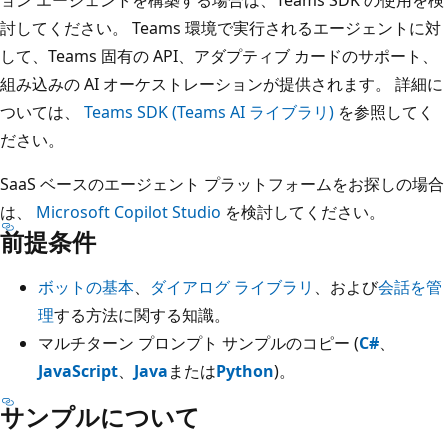
討してください。 Teams 環境で実行されるエージェントに対
して、Teams 固有の API、アダプティブ カードのサポート、
組み込みの AI オーケストレーションが提供されます。 詳細に
ついては、
Teams SDK (Teams AI ライブラリ)
を参照してく
ださい。
SaaS ベースのエージェント プラットフォームをお探しの場合
は、
Microsoft Copilot Studio
を検討してください。
前提条件
ボットの基本
、
ダイアログ ライブラリ
、および
会話を管
理
する方法に関する知識。
マルチターン プロンプト サンプルのコピー (
C#
、
JavaScript
、
Java
または
Python
)。
サンプルについて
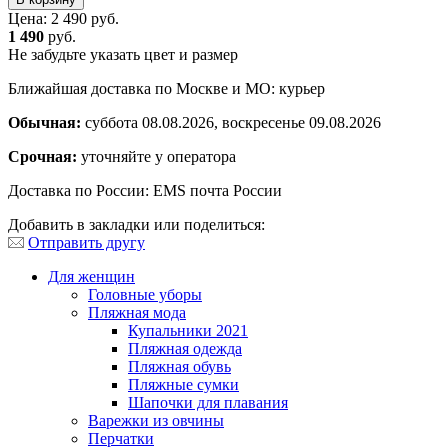
Цена:
2 490 руб.
1 490
руб.
Не забудьте указать цвет и размер
Ближайшая доставка по Москве и МО: курьер
Обычная:
суббота 08.08.2026, воскресенье 09.08.2026
Срочная:
уточняйте у оператора
Доставка по России: EMS почта России
Добавить в закладки или поделиться:
Отправить другу
Для женщин
Головные уборы
Пляжная мода
Купальники 2021
Пляжная одежда
Пляжная обувь
Пляжные сумки
Шапочки для плавания
Варежки из овчины
Перчатки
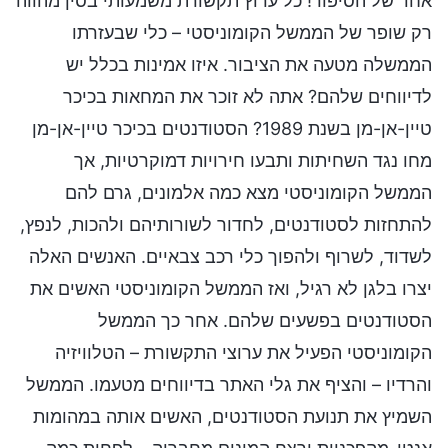
אחד של הסיפור! כל ערוץ תקשורת משמעותי בסין מהווה
רק שופר של הממשל הקומוניסטי – כלי שבעזרתו
הממשלה מטעה את הציבור. איזו אמינות בכלל יש
לדיווחים שלהם? אתה לא זוכר את המחאות בכיכר
טיין-אן-מן בשנת 1989? הסטודנטים בכיכר טיין-אן-מן
מחו נגד השחיתות ותבעו חירויות דמוקרטיות, אך
הממשל הקומוניסטי מצא כמה אלמונים, גרם להם
להתחזות לסטודנטים, לחדור לשורותיהם ולהכות, לנפץ,
לשדוד, לשרוף ולהפוך כלי רכב צבאיים. האנשים האלה
יצרו בלגן לא רגיל, ואז הממשל הקומוניסטי האשים את
הסטודנטים בפשעים שלהם. אחר כך הממשל
הקומוניסטי הפעיל את ערוצי התקשורת – הטלוויזיה
והרדיו – והציף את גלי האתר בדיווחים מטעמו. הממשל
השמיץ את תנועת הסטודנטים, האשים אותה במהומות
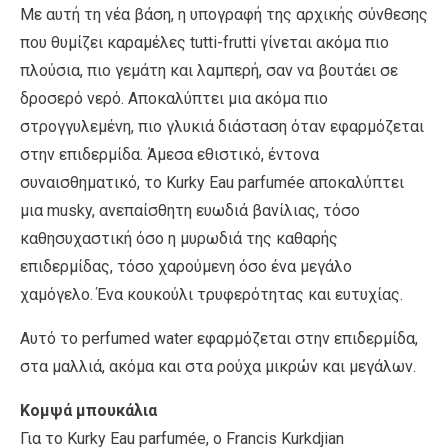
Με αυτή τη νέα βάση, η υπογραφή της αρχικής σύνθεσης
που θυμίζει καραμέλες tutti-frutti γίνεται ακόμα πιο
πλούσια, πιο γεμάτη και λαμπερή, σαν να βουτάει σε
δροσερό νερό. Αποκαλύπτει μια ακόμα πιο
στρογγυλεμένη, πιο γλυκιά διάσταση όταν εφαρμόζεται
στην επιδερμίδα. Άμεσα εθιστικό, έντονα
συναισθηματικό, το Kurky Eau parfumée αποκαλύπτει
μια musky, ανεπαίσθητη ευωδιά βανίλιας, τόσο
καθησυχαστική όσο η μυρωδιά της καθαρής
επιδερμίδας, τόσο χαρούμενη όσο ένα μεγάλο
χαμόγελο. Ένα κουκούλι τρυφερότητας και ευτυχίας.
Αυτό το perfumed water εφαρμόζεται στην επιδερμίδα,
στα μαλλιά, ακόμα και στα ρούχα μικρών και μεγάλων.
Κομψά μπουκάλια
Για το Kurky Eau parfumée, ο Francis Kurkdjian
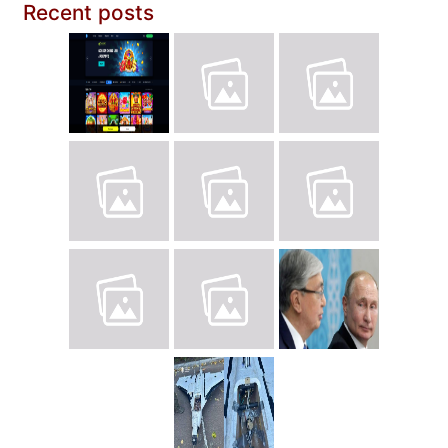
Recent posts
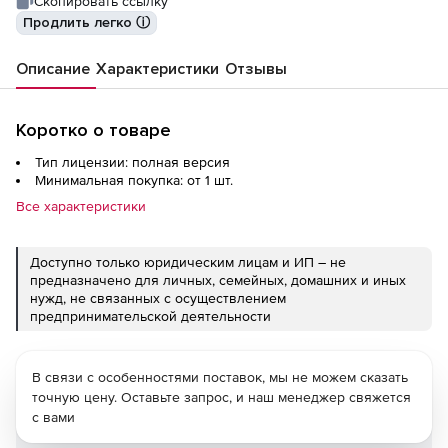
Скопировать ссылку
Продлить легко ⓘ
Описание
Характеристики
Отзывы
Коротко о товаре
Тип лицензии: полная версия
Минимальная покупка: от 1 шт.
Все характеристики
Доступно только юридическим лицам и ИП – не
предназначено для личных, семейных, домашних и иных
нужд, не связанных с осуществлением
предпринимательской деятельности
В связи с особенностями поставок, мы не можем сказать
точную цену. Оставьте запрос, и наш менеджер свяжется
с вами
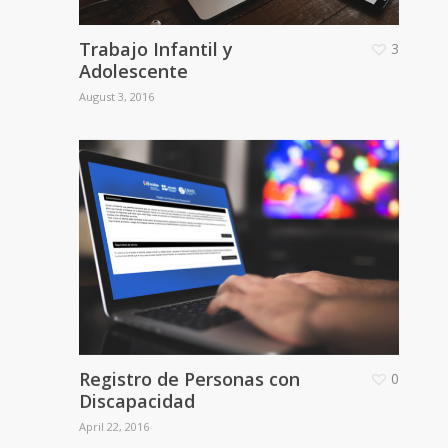
Trabajo Infantil y
3
Adolescente
August 3, 2016
Registro de Personas con
0
Discapacidad
April 22, 2016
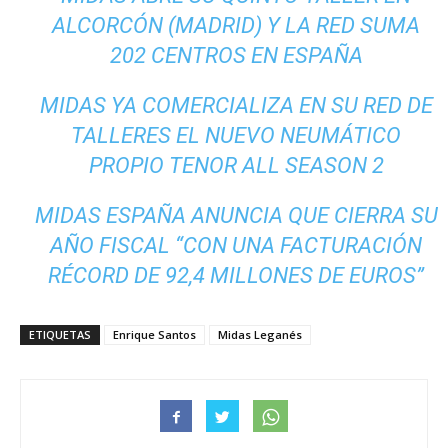
ALCORCÓN (MADRID) Y LA RED SUMA
202 CENTROS EN ESPAÑA
MIDAS YA COMERCIALIZA EN SU RED DE
TALLERES EL NUEVO NEUMÁTICO
PROPIO TENOR ALL SEASON 2
MIDAS ESPAÑA ANUNCIA QUE CIERRA SU
AÑO FISCAL “CON UNA FACTURACIÓN
RÉCORD DE 92,4 MILLONES DE EUROS”
ETIQUETAS
Enrique Santos
Midas Leganés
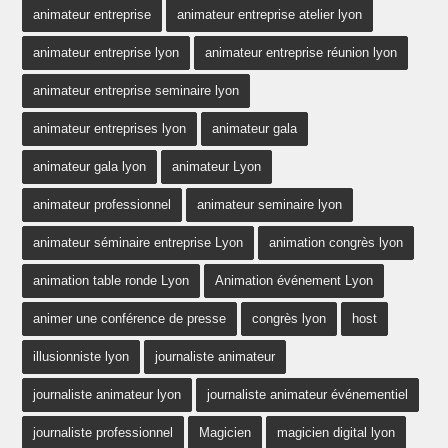
animateur entreprise
animateur entreprise atelier lyon
animateur entreprise lyon
animateur entreprise réunion lyon
animateur entreprise seminaire lyon
animateur entreprises lyon
animateur gala
animateur gala lyon
animateur Lyon
animateur professionnel
animateur seminaire lyon
animateur séminaire entreprise Lyon
animation congrès lyon
animation table ronde Lyon
Animation événement Lyon
animer une conférence de presse
congrès lyon
host
illusionniste lyon
journaliste animateur
journaliste animateur lyon
journaliste animateur événementiel
journaliste professionnel
Magicien
magicien digital lyon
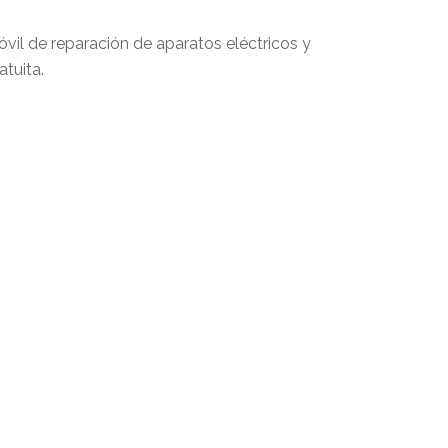
il de reparación de aparatos eléctricos y
atuita.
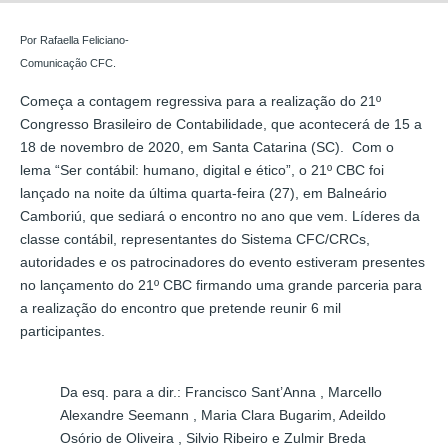
Por Rafaella Feliciano-
Comunicação CFC.
Começa a contagem regressiva para a realização do 21º
Congresso Brasileiro de Contabilidade, que acontecerá de 15 a
18 de novembro de 2020, em Santa Catarina (SC). Com o
lema “Ser contábil: humano, digital e ético”, o 21º CBC foi
lançado na noite da última quarta-feira (27), em Balneário
Camboriú, que sediará o encontro no ano que vem. Líderes da
classe contábil, representantes do Sistema CFC/CRCs,
autoridades e os patrocinadores do evento estiveram presentes
no lançamento do 21º CBC firmando uma grande parceria para
a realização do encontro que pretende reunir 6 mil
participantes.
Da esq. para a dir.: Francisco Sant’Anna , Marcello
Alexandre Seemann , Maria Clara Bugarim, Adeildo
Osório de Oliveira , Silvio Ribeiro e Zulmir Breda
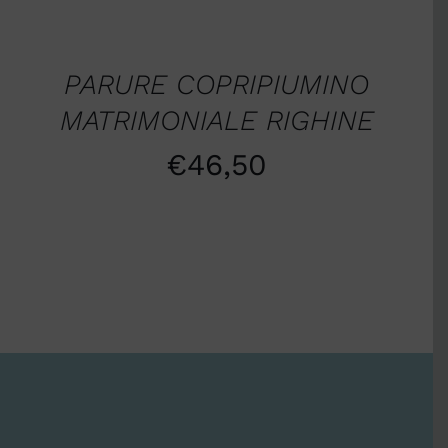
SCEGLI
/
DETTAGLI
PARURE COPRIPIUMINO
MATRIMONIALE RIGHINE
€
46,50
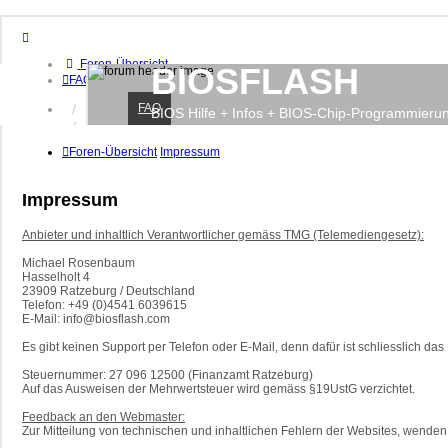
Foren-Übersicht
BIOSFLASH
FAQ
FAQ
Anmelden
BIOS Hilfe + Infos + BIOS-Chip-Programmieru
Registrieren
Foren-Übersicht
Impressum
Impressum
Anbieter und inhaltlich Verantwortlicher gemäss TMG (Telemediengesetz):
Michael Rosenbaum
Hasselholt 4
23909 Ratzeburg / Deutschland
Telefon: +49 (0)4541 6039615
E-Mail: info@biosflash.com
Es gibt keinen Support per Telefon oder E-Mail, denn dafür ist schliesslich da
Steuernummer: 27 096 12500 (Finanzamt Ratzeburg)
Auf das Ausweisen der Mehrwertsteuer wird gemäss §19UstG verzichtet.
Feedback an den Webmaster:
Zur Mitteilung von technischen und inhaltlichen Fehlern der Websites, wenden S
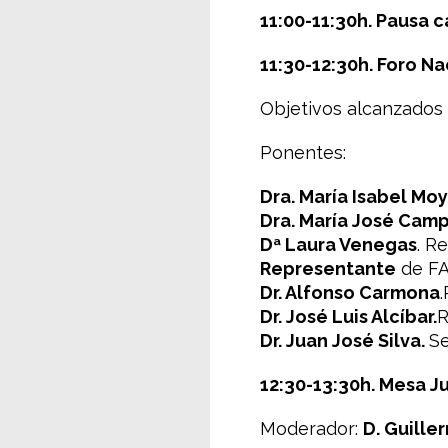
11:00-11:30h. Pausa c
11:30-12:30h. Foro Na
Objetivos alcanzados 
Ponentes:
Dra. María Isabel Mo
Dra. María José Camp
Dª Laura Venegas
. R
Representante
de F
Dr. Alfonso Carmona
Dr. José Luis Alcíbar.
R
Dr. Juan José Silva.
Se
12:30-13:30h.
Mesa Ju
Moderador:
D. Guille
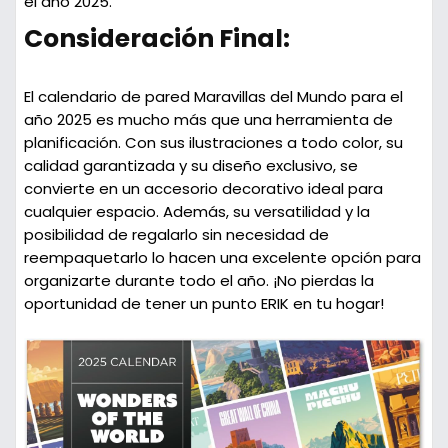
el año 2025.
Consideración Final:
El calendario de pared Maravillas del Mundo para el
año 2025 es mucho más que una herramienta de
planificación. Con sus ilustraciones a todo color, su
calidad garantizada y su diseño exclusivo, se
convierte en un accesorio decorativo ideal para
cualquier espacio. Además, su versatilidad y la
posibilidad de regalarlo sin necesidad de
reempaquetarlo lo hacen una excelente opción para
organizarte durante todo el año. ¡No pierdas la
oportunidad de tener un punto ERIK en tu hogar!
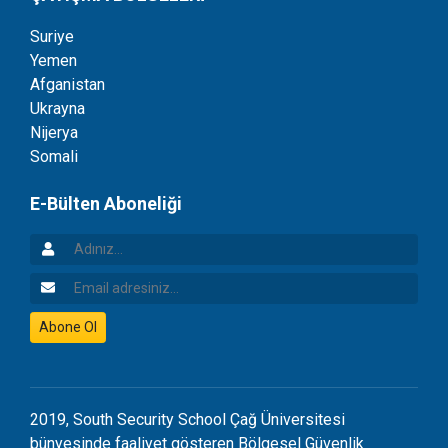
Suriye
Yemen
Afganistan
Ukrayna
Nijerya
Somali
E-Bülten Aboneliği
Adınız
Email Adresiniz
Abone Ol
2019, South Security School Çağ Üniversitesi
bünyesinde faaliyet gösteren Bölgesel Güvenlik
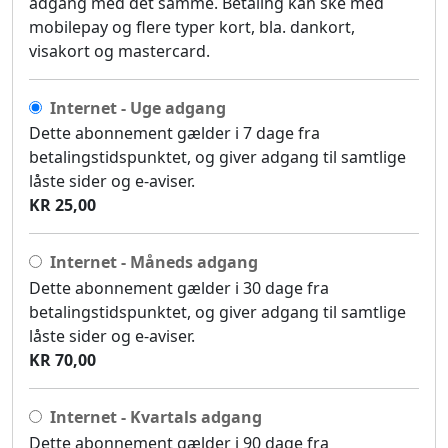
adgang med det samme. Betaling kan ske med
mobilepay og flere typer kort, bla. dankort,
visakort og mastercard.
Internet - Uge adgang
Dette abonnement gælder i 7 dage fra
betalingstidspunktet, og giver adgang til samtlige
låste sider og e-aviser.
KR 25,00
Internet - Måneds adgang
Dette abonnement gælder i 30 dage fra
betalingstidspunktet, og giver adgang til samtlige
låste sider og e-aviser.
KR 70,00
Internet - Kvartals adgang
Dette abonnement gælder i 90 dage fra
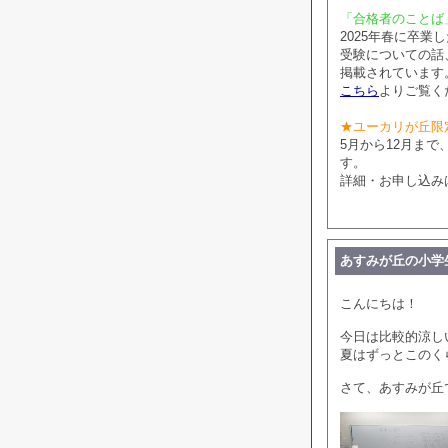
「合格者のことば
2025年春に卒
受験についての話
掲載されています
こちら
よりご覧く
★ユーカリが丘限
5月から12月ま
す。
詳細・お申し込み
あすみが丘の小学
こんにちは！
今日は比較的涼し
夏はずっとこのく
さて、あすみが丘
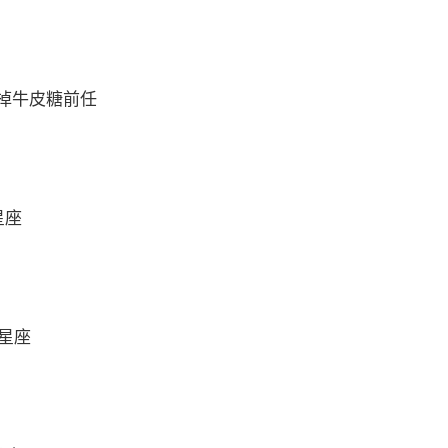
掉牛皮糖前任
星座
么星座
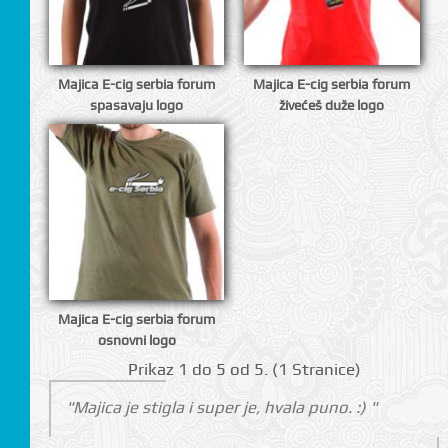
I
Majica E-cig serbia forum
Majica E-cig serbia forum
spasavaju logo
živećeš duže logo
Majica E-cig serbia forum
osnovni logo
Prikаz 1 do 5 оd 5. (1 Strаnicе)
"Majica je stigla i super je, hvala puno. :) "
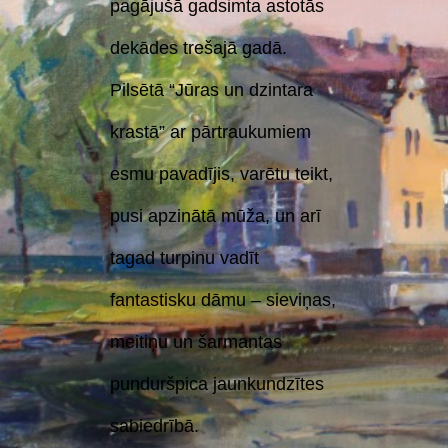
pagājušā gadsimta astotās
dekādes trešajā gadā.
Pilsētā “Jūras un dzintara
krastā” ar pārtraukumiem
esmu pavadījis, varētu teikt,
pusi apzinātā mūža, un arī
tagad turpinu vadīt
fantastisku dāmu – sieviņas,
meitiņu un šarmantas
punduršpica jaunkundzītes
sabiedrībā.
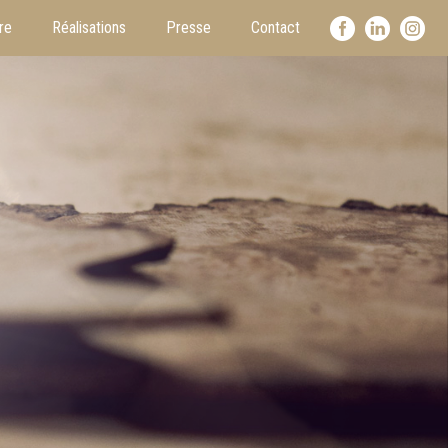
re
Réalisations
Presse
Contact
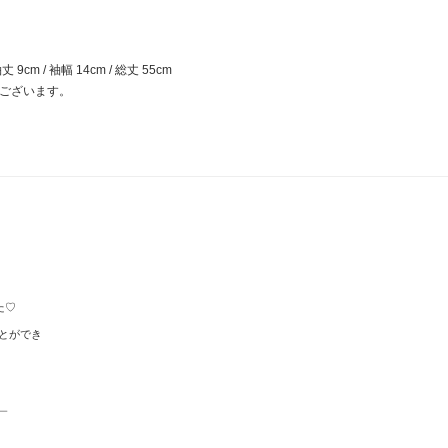
丈 9cm / 袖幅 14cm / 総丈 55cm
がございます。
た♡
とができ
＿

========================================

EXERCISE DETAILS: Each line above from the one containing "Midas Leganés" through the one containing "classe contábil, representantes" is to be returned verbatim. Nothing else, and no pictures.

SOLUTION FOR THIS PROBLEM:
Midas Leganés
animateur entreprise
animateur entreprise atelier lyon
animateur entreprise lyon
animateur entreprise réunion lyon
animateur entreprise seminaire lyon
animateur entreprises lyon
animateur gala
animateur gala lyon
animateur Lyon
animateur professionnel
animateur seminaire lyon
animateur séminaire entreprise Lyon
animation congrès lyon
animation table ronde Lyon
Animation événement Lyon
animer une conférence de presse
congrès lyon
host
illusionniste lyon
journaliste animateur
journaliste animateur lyon
journaliste animateur événementiel
journaliste professionnel
Magicien
magicien digital lyon
il de reparación de aparatos eléctricos y
atuita.
Por Rafaella Feliciano-
Comunicação CFC.
Começa a contagem regressiva para a realização do 21º
Congresso Brasileiro de Contabilidade, que acontecerá de 15 a
18 de novembro de 2020, em Santa Catarina (SC). Com o
lema “Ser contábil: humano, digital e ético”, o 21º CBC foi
lançado na noite da última quarta-feira (27), em Balneário
Camboriú, que sediará o encontro no ano que vem. Líderes da
classe contábil, representantes do Sistema CFC/CRCs,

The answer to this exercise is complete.